Высоцкий сделал вид, что обиделся:
– Он сидит рядом с тобой.
– Ух ты! – искренне удивилась Ирина.
Они поговорили еще о том о сем, вспомнили общих знакомых: «А как там Севочка Абдулов? А Жора Епифанцев?..» Потом она спросила:
– Володь, вот ты тогда свою песню пел, помнишь? Ну, в этом клубе КГБ, где мы репетировали… «Парус», по-моему, песня называлась. А ты еще что-нибудь написал? Поёшь, нет?..
Она не ожидала от Высоцкого такой бурной реакции: он был просто в шоке. Схватил ее за руку:
– Тебя мне сам бог послал! Ты правда ничего больше моего не слышала?
– Да нет, откуда? Я же говорю: жила за границей. А там никого из наших знать не знают…
– Это прекрасно! – возбужденно произнес Высоцкий. – Нет, то, что нас не знают, конечно, паршиво. Но это «временные трудности». А прекрасно то, что ты меня ни разу не слышала. Ты же для меня просто находка. – Он на мгновение задумался. – Слушай, а у тебя как со временем?
– Нормально. Занесу вот сценарий – и свободна. А что?
– Отлично! Пойдем отдадим твой сценарий. Скорей! А потом поедем ко мне, на Матвеевскую.
– Это еще зачем?
– Я буду тебе петь!
– Поехали!
Пока добирались до Матвеевской, где снимал квартиру Высоцкий, Ирина без передыху щебетала, рассказывая ему свою историю:
– Когда я тебя первый раз увидела в этом кагэбэшном клубе перед репетицией, возненавидела всеми фибрами души, ей-богу. Ты же все к кому-то все время цеплялся, острил, издевался. В общем, запрезирала тебя со всей моей детской категоричностью.
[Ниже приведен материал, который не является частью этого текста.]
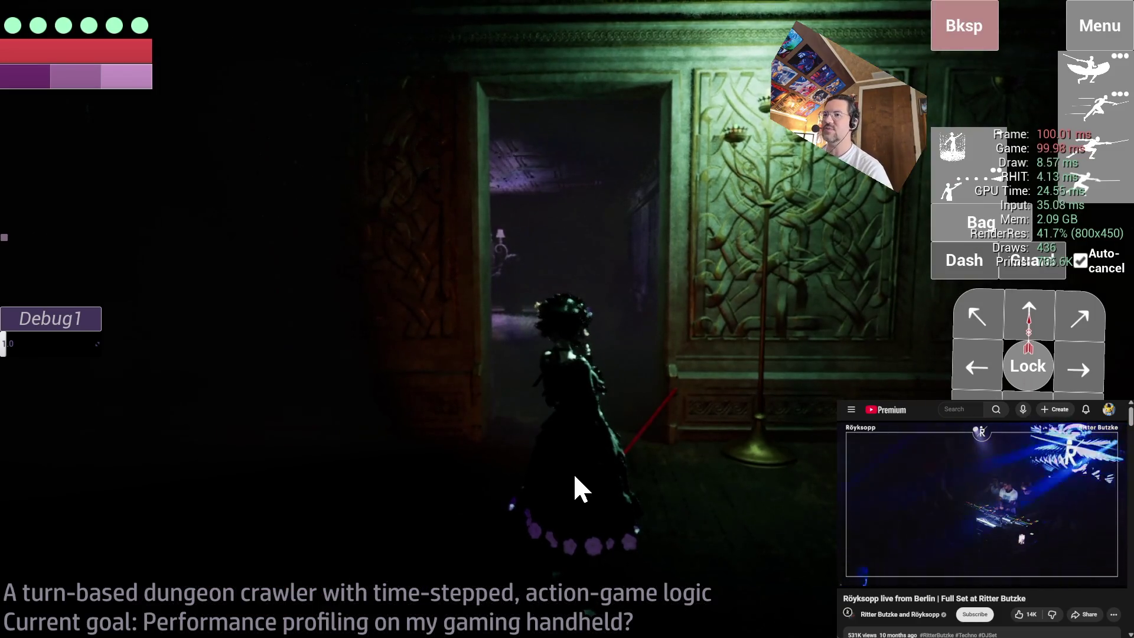
key(grave)
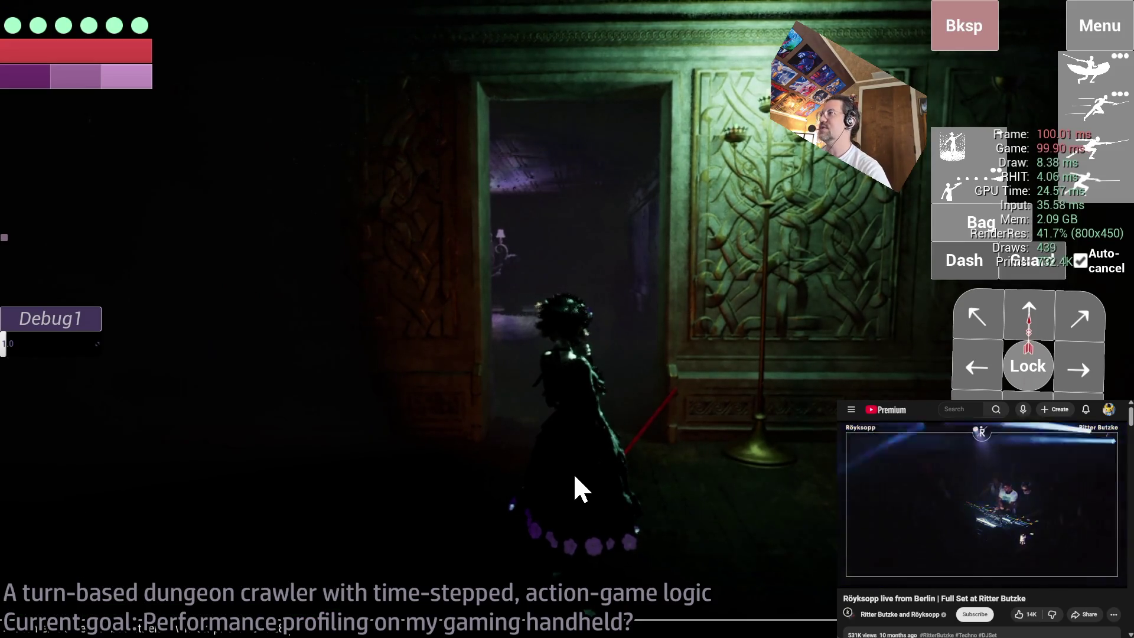
key(Escape)
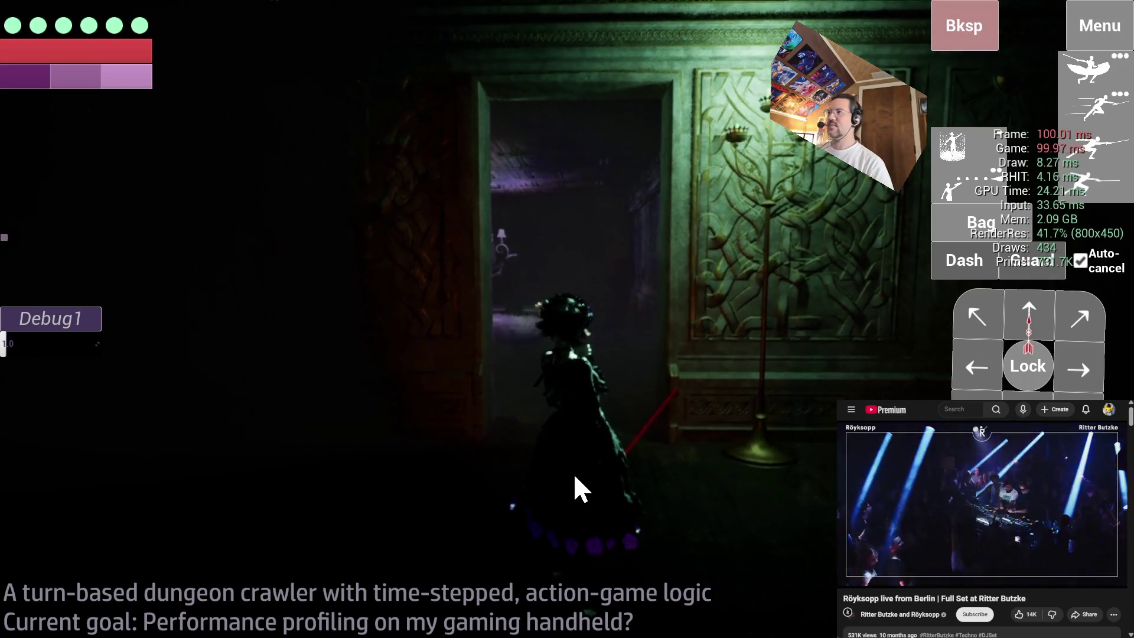
key(alt+Tab)
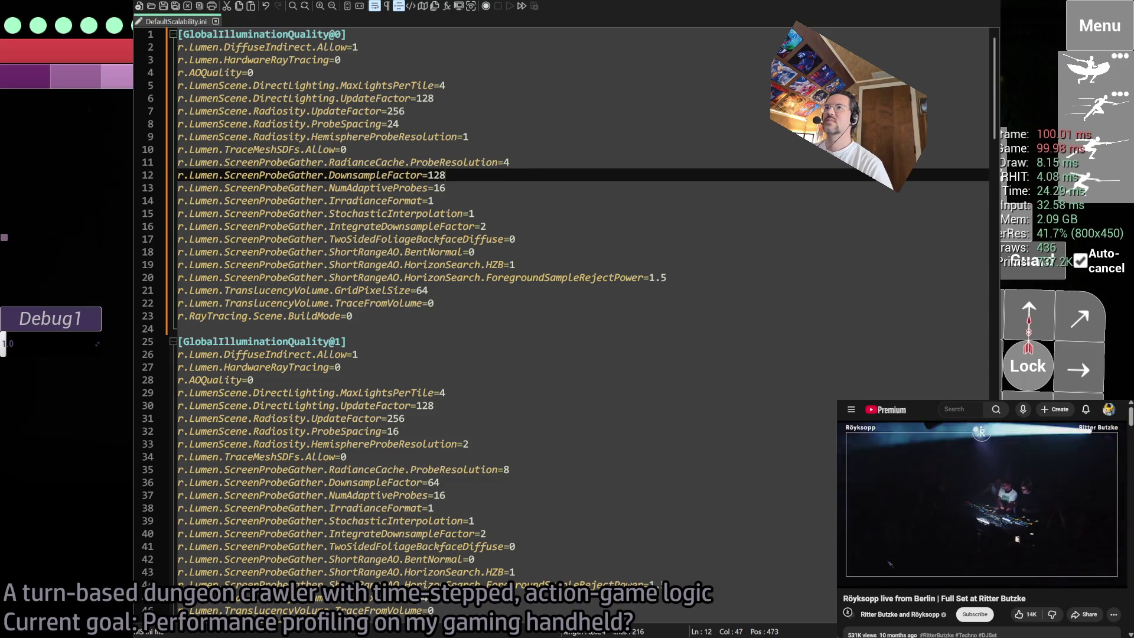
- Select and copy the full r.Lumen.ScreenProbeGather.NumAdaptiveProbes name on line 13, then return to the game
double_click(402, 187)
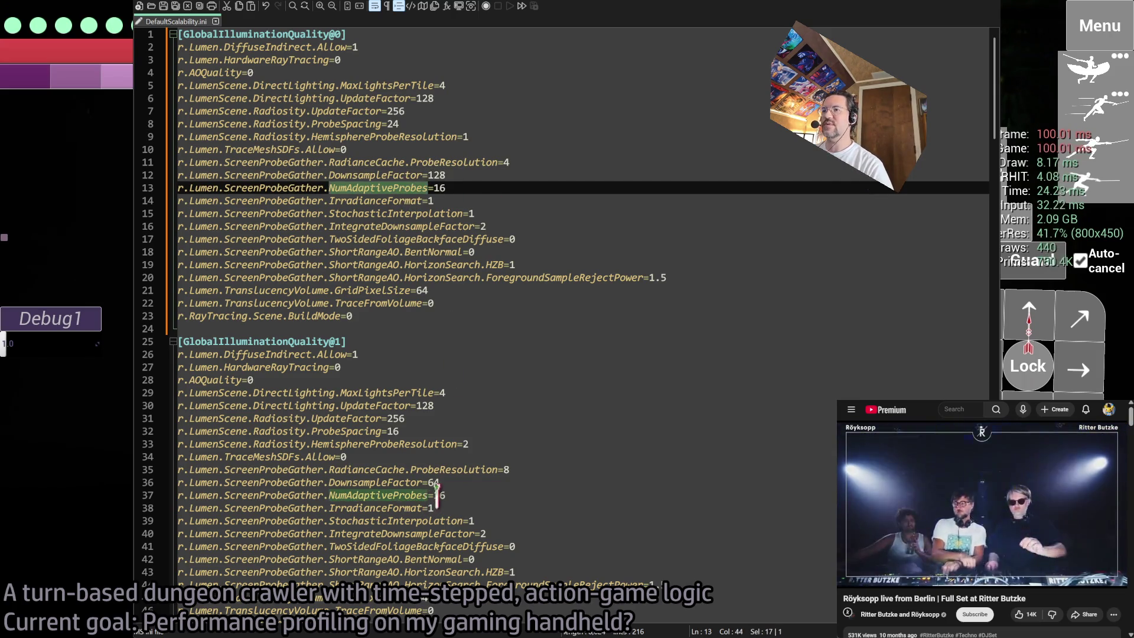
scroll(408, 485, down, 5)
scroll(426, 405, down, 8)
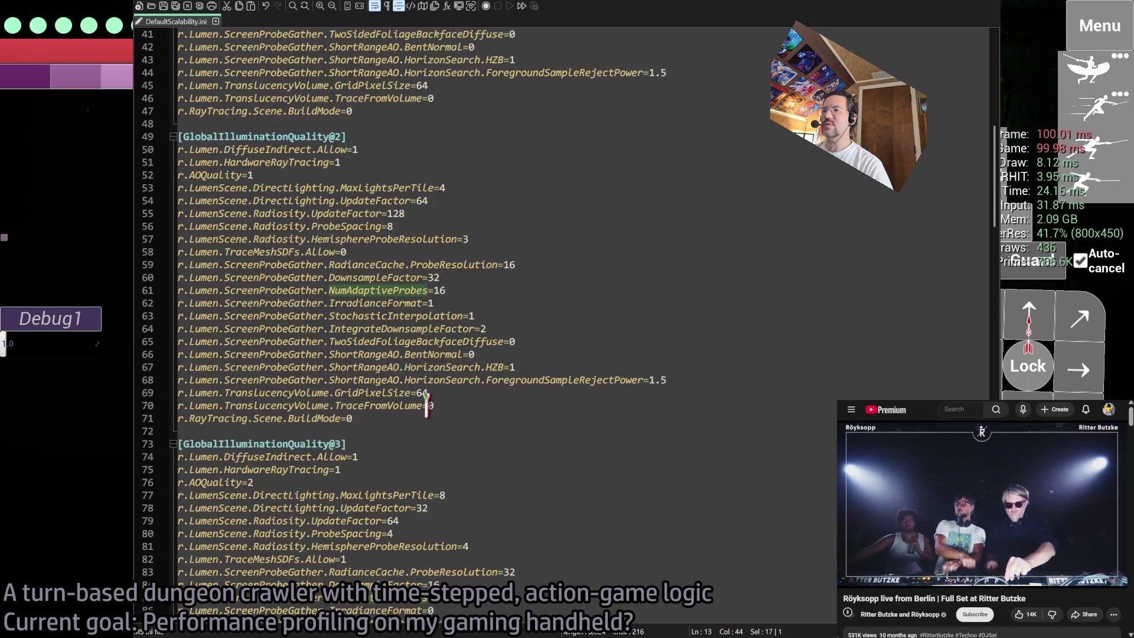
scroll(426, 405, up, 13)
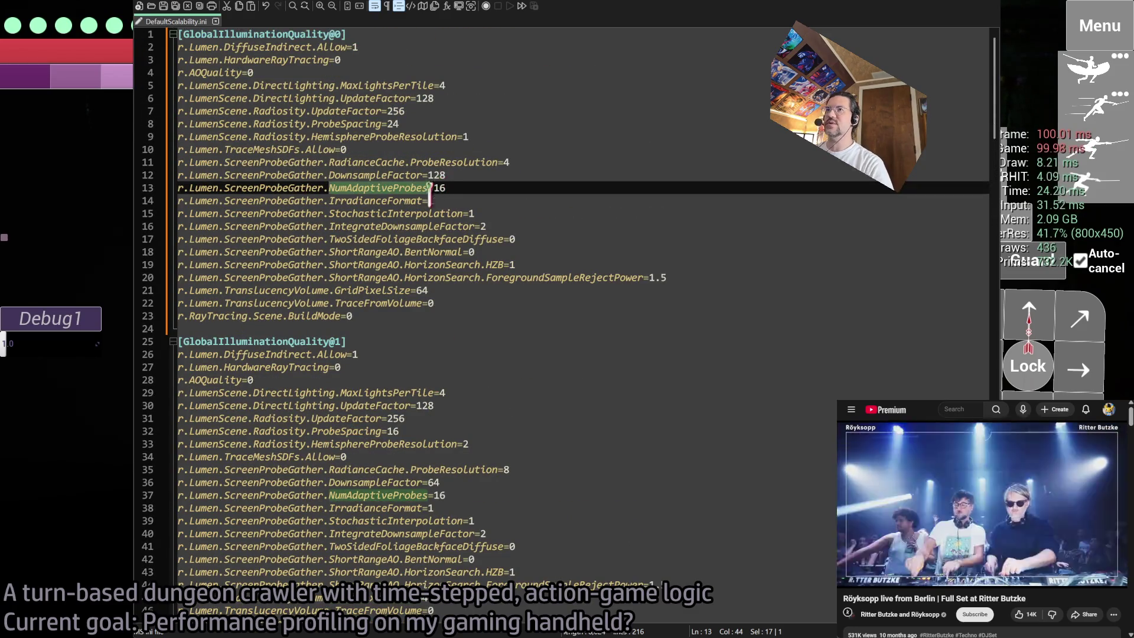
click(452, 188)
drag(373, 187, 171, 189)
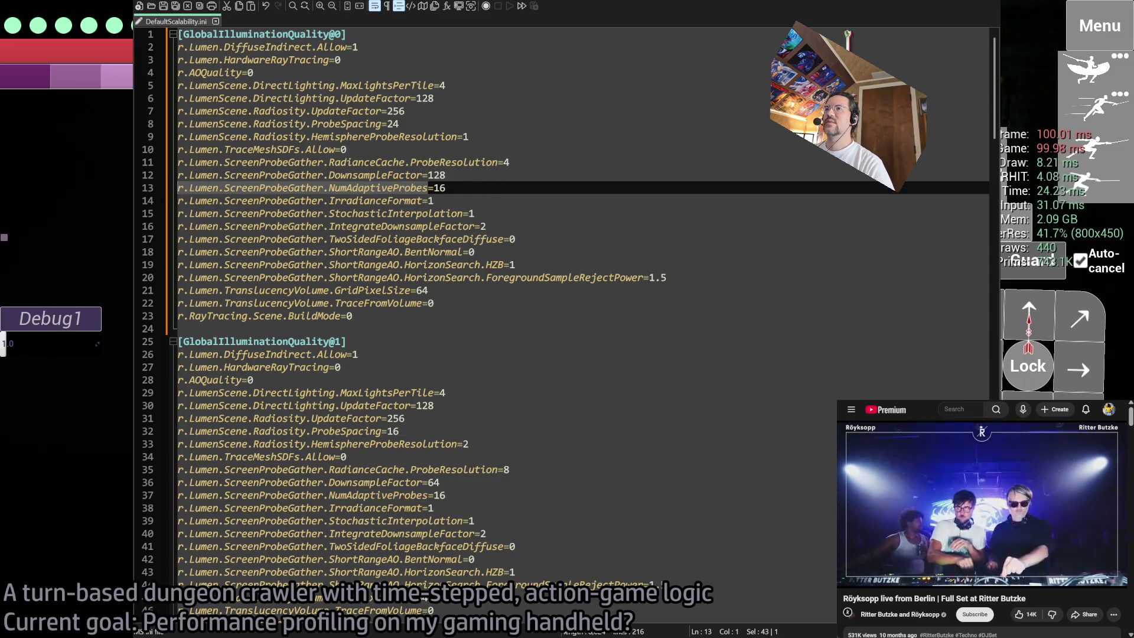
key(alt+Tab)
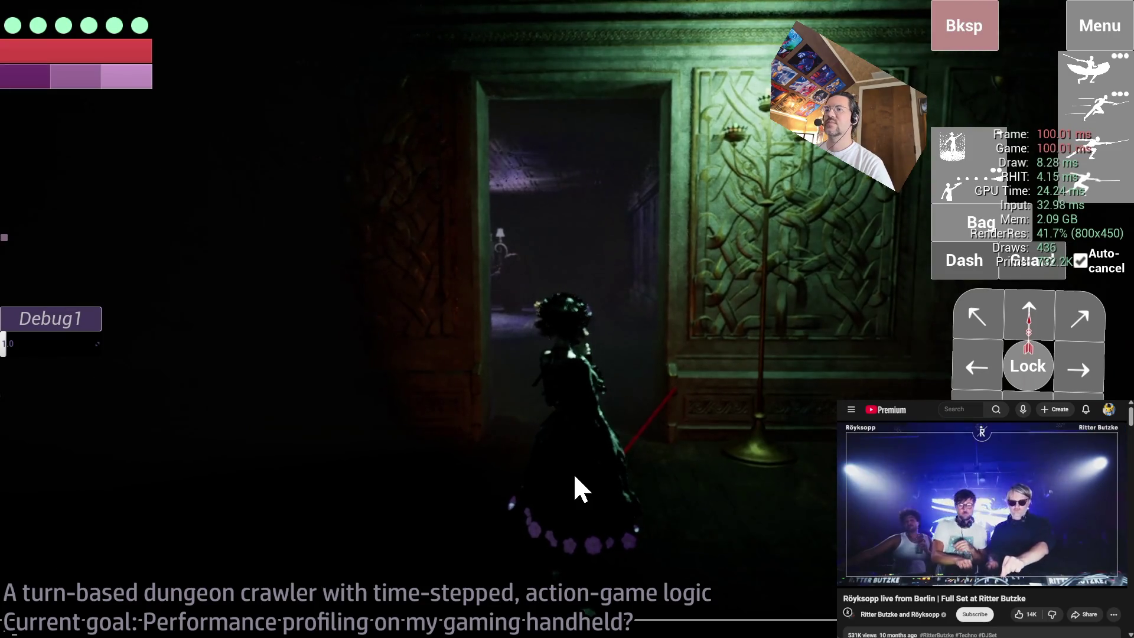
- Paste and run the NumAdaptiveProbes cvar in the console, then return to its line 13 value
key(grave)
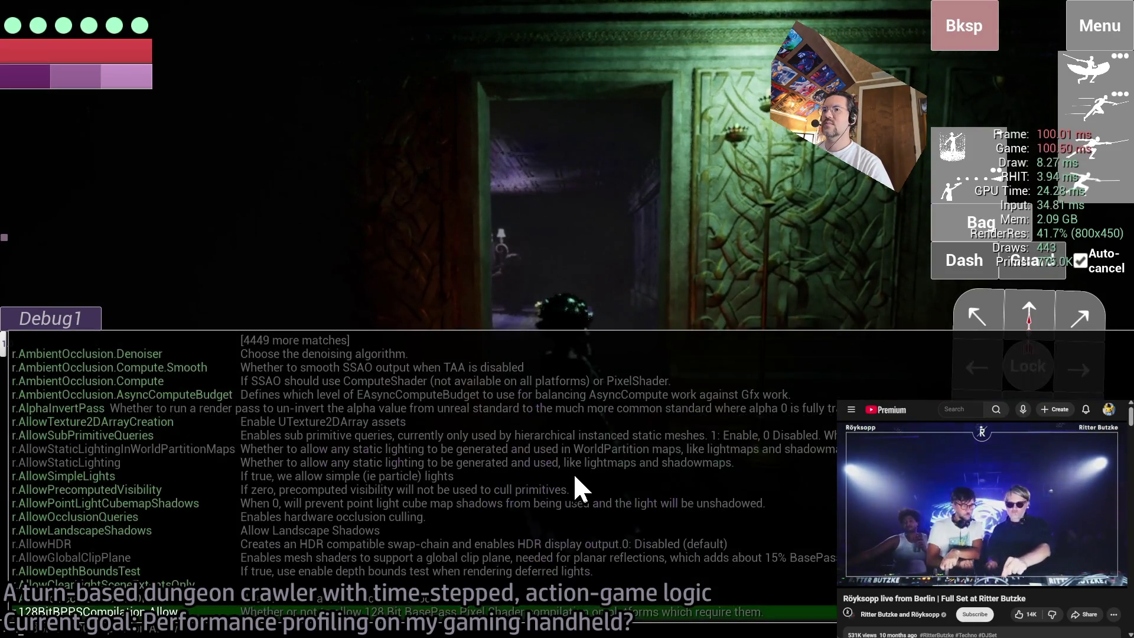
key(ctrl+v)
А вы там с ребятами – Геной Яловичем, Епифанцевым, Абдуловым – хотели что-то вроде театра организовать. Помнишь?.. Ну вот, а я как-то пришла на репетицию и вдруг слышу – кто-то здорово поет хрипатым голосом: «Парус, порвали парус! Каюсь, каюсь, каюсь…» Влетаю – опоздала немножко, – все кучей стоят, слушают. Проползла между ними и вижу, что это тот самый, ненавистный мне… И ляпнула: «Ну, надо же…» А ты как раз петь закончил, посмотрел на меня: «Ну, что?» Я говорю: «Надо же, такой противный – и такую песню спел». И ты расхохотался на весь клуб… Помнишь?
– Конечно, – кивнул Высоцкий. – Ты мне сразу очень понравилась.
– Ну вот, а потом после нашей родимой школы-студии, – Ирина невесело усмехнулась, – поработала в «Ленкоме», у Гончарова в «Маяковке». Натерпелась от баб – ужас!.. Везде за спиной слышала: «Конечно, ЭТА из «Доживем до понедельника» сразу все роли заграбастала». – «Так она же со всеми режиссерами спит!»
– Бывает. – Владимир погладил ее по плечу.
– А потом я поломала ногу и влюбилась…
– В хирурга? – тут же подхватил Высоцкий.
– Ну почему именно в хирурга? – рассердилась актриса. – В музыканта. Я после своих переломов только-только начала ходить, и друзья повезли меня на польскую выставку. А там выступали «Бизоны». Помнишь такую группу?
Высоцкий отрицательно покачал головой:
– Не-а.
– Да, так вот, в самого главного из них, Збышека Бизоня, я и влюбилась. И нет чтобы ограничиться красивым романом, зачем-то поперлись в загс. Уехали в Польшу…
– Извини, – перебил Высоцкий и обратился к водителю: – Там, на светофоре, направо.
– Я помню, Владимир Семенович, – отозвался таксист. – Не первый раз встречаемся.